_CONSIGNE 1:_
Transcrivez sans aucune modification le passage du texte sur les Réunionnais émigrés et Internet qui va de « 1 – Espace d’origine » jusqu'à « départements de l’Île-de-France). ».
_CONSIGNE 2:_
Poursuivez la rédaction du texte sur les Réunionnais émigrés et Internet à partir de sa dernière phrase.

_EXTRAIT FOURNI:_
*****
1Internet est un des aspects les plus caractéristiques de la mondialisation de la communication. Après l’investigation permise par les moteurs de recherche, après la numérisation et l’accès en ligne des œuvres (textes, tableaux, musiques, photos), une traduction automatique acceptable s’amorce. Jamais auparavant, la circulation d’informations à distance n’a été aussi importante en volumes. L’informatique, l’électronique et les réseaux de télécommunications ont des implications considérables dans tous les domaines : culture, gestion, industrie, commerce, armement, géopolitique… Les réseaux de télécommunications offrent un support évident pour la communication des réseaux humains et sociaux préexistants. Le support technique offert par les télécommunications est d’autant plus appréciable que les populations considérées sont plus dispersées.

2Dans ce contexte, que deviennent les relations entre cultures, électronique et territoires [2] ? Comment les communications sociales et les liens sociaux sont-ils modifiés voire renforcés grâce à des nouveaux usages liés à la diffusion des nouvelles technologies de l’information, et des réseaux de télécommunications [3] ? Plus précisément, quelle est la contribution des télécommunications au maintien, au renforcement, voire au rétablissement du lien social entre les personnes émigrées et le reste de leur communauté resté dans l’espace d’origine ? Cela, alors que, depuis plusieurs années, des informations nombreuses touchant tous les domaines de la vie sont accessibles sur Internet. Dans un grand foisonnement, des sites variés sont à la disposition des internautes surfant sur le Web.

3Quels sont les nouveaux usages liés aux développements, sur Internet, de sites dédiés à des thématiques ou communautés particulières ? Il y a là un vaste champ de recherche susceptible d’apporter des réponses utiles à l’articulation de la géographie des populations et de celle de la culture, en particulier pour ce qui concerne les minorités culturelles (cultures régionales ou minoritaires), les diasporas plus anciennes, et les migrants récents (Bakis, 1995, 1996, 2001). Il serait intéressant d’établir les relations entre certaines dynamiques migratoires actuelles et les usages des TIC [4] qu’adoptent les membres de communautés partageant les mêmes intérêts ? Ces usages rendent-ils possible des relations plus intenses avec les familles et les milieux sociaux ou géographiques de référence, parfois distants de plusieurs milliers de kilomètres ?
Cette note présente une étude de cas : celui des Réunionnais «émigrés» en Métropole. Leur département d’Outre-Mer est éloigné dans l’espace, mais il continue à les «habiter». Une analyse de contenu de sites web dédiés à l’île et une enquête auprès d’étudiants réunionnais de Montpellier (Froment 2002) apportent des résultats qualitatifs significatifs et illustrent un cas concret [5].

1 – Espace d’origine et lien social communautaire

4Les Réunionnais émigrés représentent presque un cinquième de l’ensemble de la population réunionnaise. Cette proportion justifie à elle seule l’intérêt qu’on doit porter à la communauté réunionnaise émigrée. Il apparaît qu’entre communauté émigrée et communauté d’origine, il existait des formes de proximité et d’accessibilité liées aux TIC qui devaient être prises en compte comme moyens d’action au niveau régional. La communauté réunionnaise de la ville de Montpellier a été choisie afin de mettre en évidence les interactions rendues possibles par Internet entre des espaces éloignés [6]. Montpellier se trouve dans un département notamment choisi par les Réunionnais, même si d’autres départements voient des concentrations supérieures, (Bouches-du-Rhône, Rhône, départements de l’Île-de-France).
*****
_EXTRAIT DE DONNÉES:_

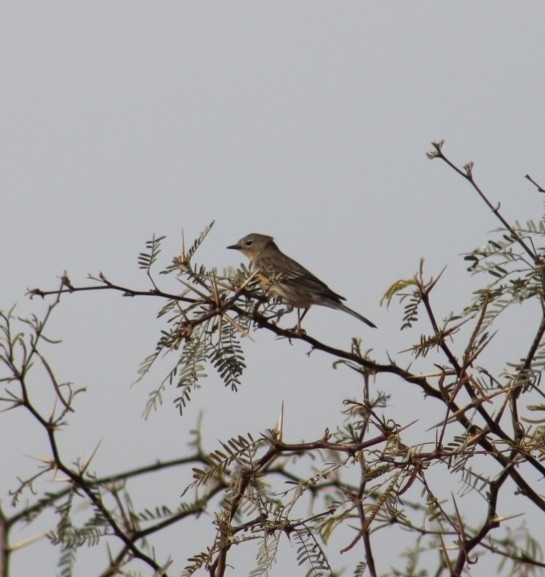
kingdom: Animalia
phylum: Chordata
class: Aves
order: Passeriformes
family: Parulidae
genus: Setophaga
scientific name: Setophaga coronata
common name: Myrtle warbler
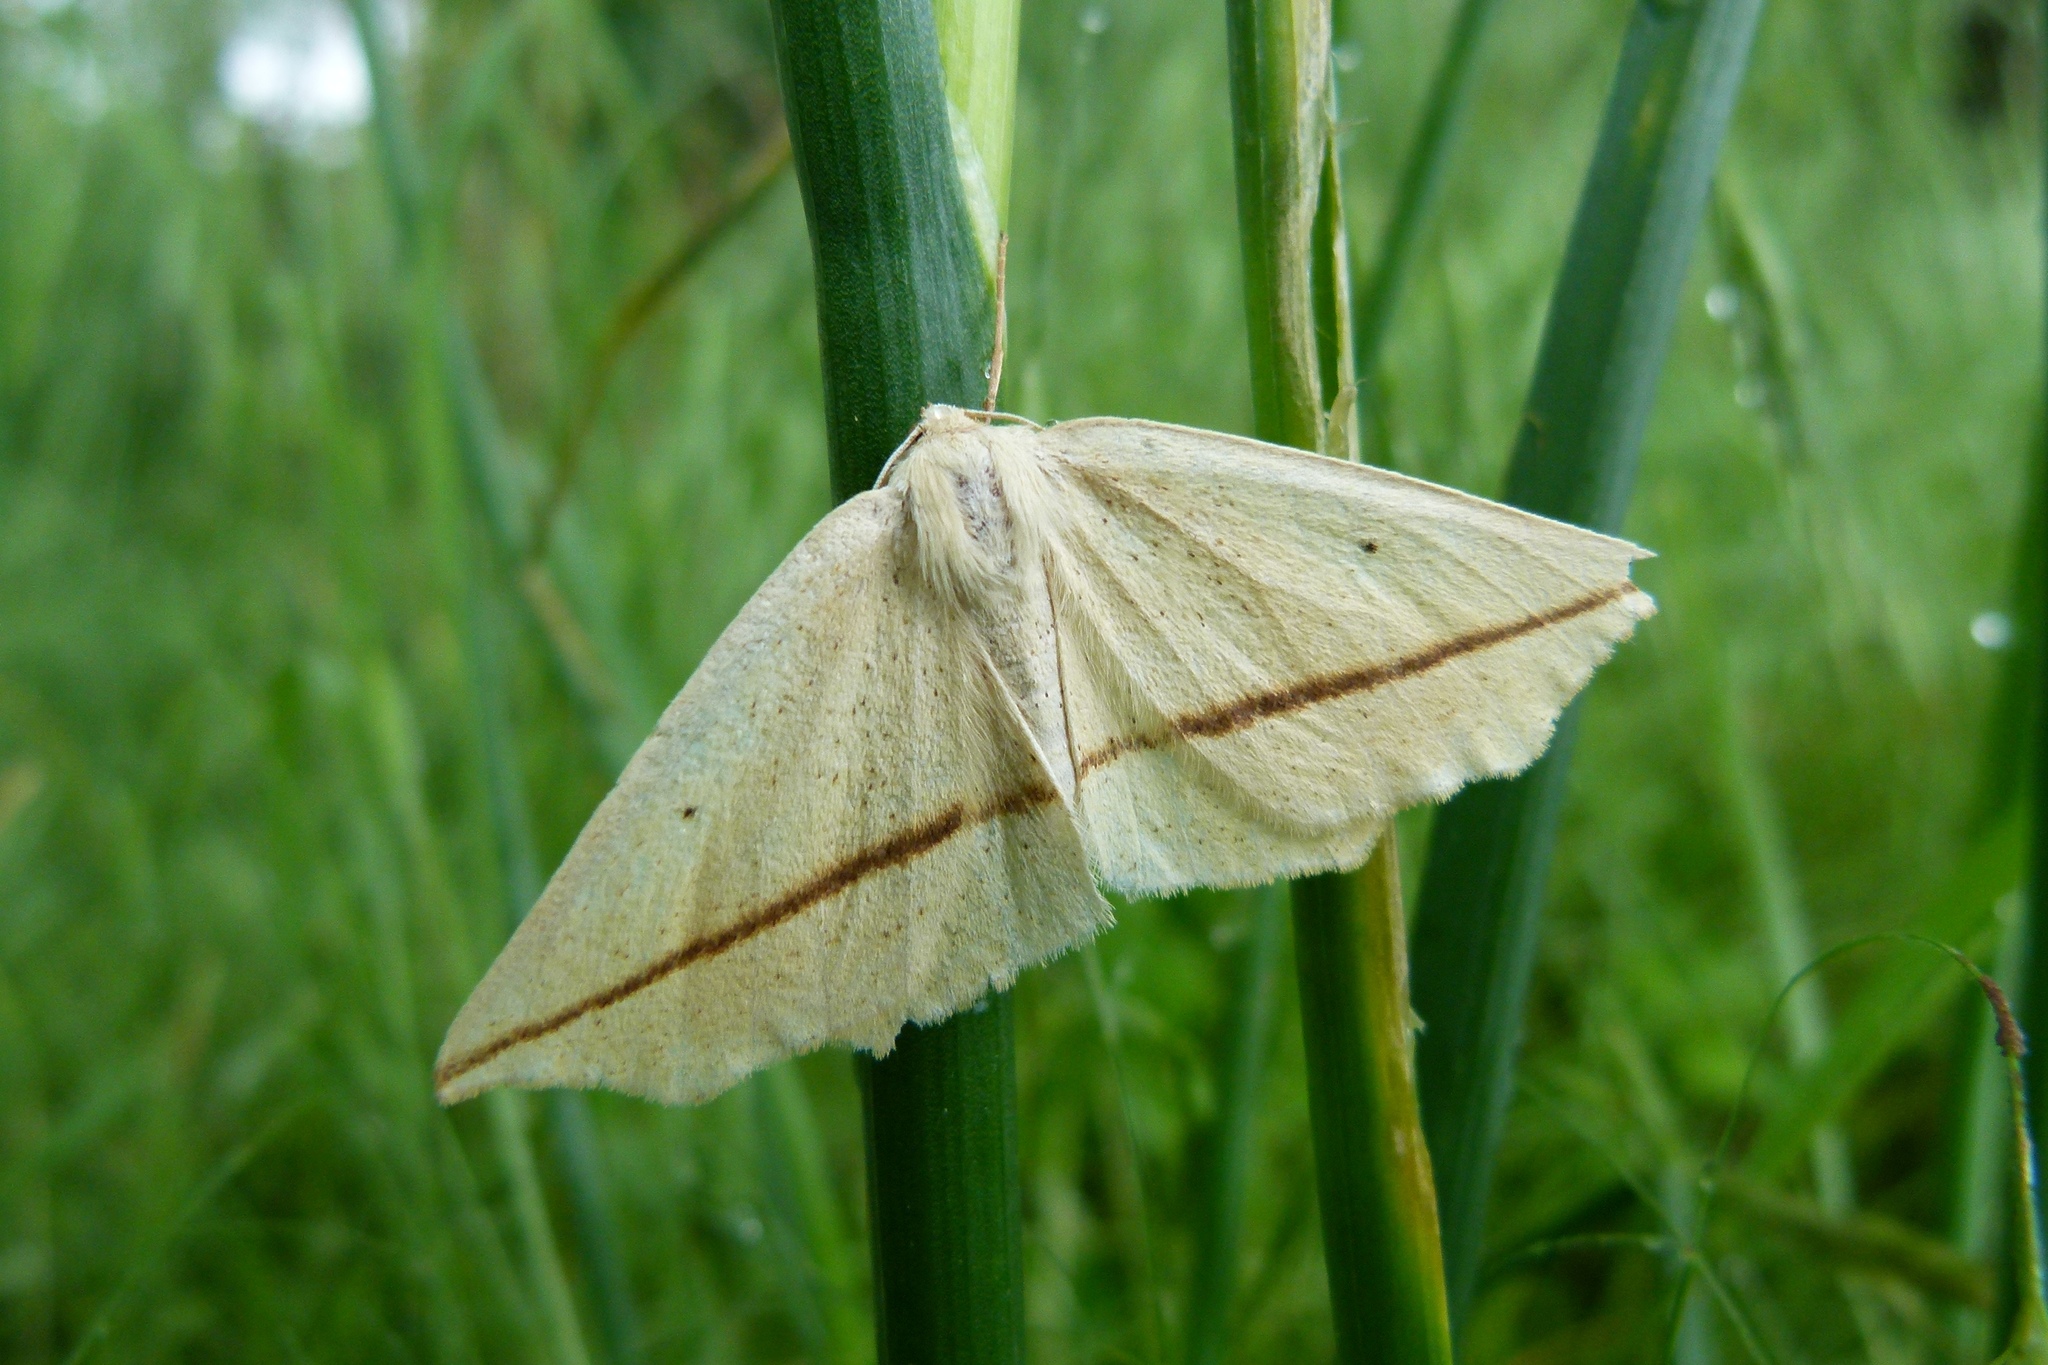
*****
_RÉPONSE RÉDIGÉE 1:_
1 – Espace d’origine et lien social communautaire

4Les Réunionnais émigrés représentent presque un cinquième de l’ensemble de la population réunionnaise. Cette proportion justifie à elle seule l’intérêt qu’on doit porter à la communauté réunionnaise émigrée. Il apparaît qu’entre communauté émigrée et communauté d’origine, il existait des formes de proximité et d’accessibilité liées aux TIC qui devaient être prises en compte comme moyens d’action au niveau régional. La communauté réunionnaise de la ville de Montpellier a été choisie afin de mettre en évidence les interactions rendues possibles par Internet entre des espaces éloignés [6]. Montpellier se trouve dans un département notamment choisi par les Réunionnais, même si d’autres départements voient des concentrations supérieures, (Bouches-du-Rhône, Rhône, départements de l’Île-de-France).

_RÉPONSE RÉDIGÉE 2:_
5Nous présenterons ici les résultats d’un questionnaire [7] et les sites web réunionnais. L’inventaire de ces sites a permis d’examiner l’identité culturelle et régionale réunionnaise véhiculée sur cet espace virtuel. Quelques questions se posent en effet : est-ce que les sites recensés sont à la Réunion ou localisés ailleurs ? Quelle signification cela a-t-il ? Est-ce que l’accès des Réunionnais à leur île et à leur culture grâce au web leur permet de s’intégrer à la ville et à l’espace montpelliérain plus facilement (en cultivant leur insularité et leurs particularités ; «béquille» à l’intégration en France métropolitaine ?).

6Toutes les personnes interrogées ont déjà consulté des sites dédiés à la Réunion, et 95 % de ces personnes utilisent Internet pour communiquer avec leurs proches (ce qui ne signifie pas que les 5 % restant n’utilisent pas du tout Internet pour communiquer avec leurs proches, mais qu’ils privilégient le téléphone). C’est le courrier électronique par courriels qui est très majoritairement mentionné comme forme de communication. Sont aussi mentionnés le chat et les forums. Toutes les personnes interrogées pensent que les informations qu’elles ont trouvées sur Internet correspondent à la réalité de leur vécu sur cette île [8]. Pour 72,5 % des personnes enquêtées Internet permet de pratiquer la culture créole [9] malgré leur éloignement (paradoxe central de nos problématiques). De plus, 85 % des personnes interrogées ont affirmé que le maintien des liens avec la Réunion et la possibilité de pratiquer leur culture grâce à Internet ont constitué pour elles une forme de soutien depuis qu’elles étaient à Montpellier. 90 % des enquêtés ont répondu oui à la question de savoir si l’accès à leur culture via Internet leur a permis de s’intégrer plus facilement à Montpellier. Comment ? Internet leur a permis de faire partager leur culture, leur histoire, leur espace d’origine, à leurs nouvelles connaissances, par exemple en allant ensemble, côte à côte devant l’écran, sur des sites réunionnais et en commentant le contenu de ces sites, ou encore en leur donnant de «bonnes adresses Internet».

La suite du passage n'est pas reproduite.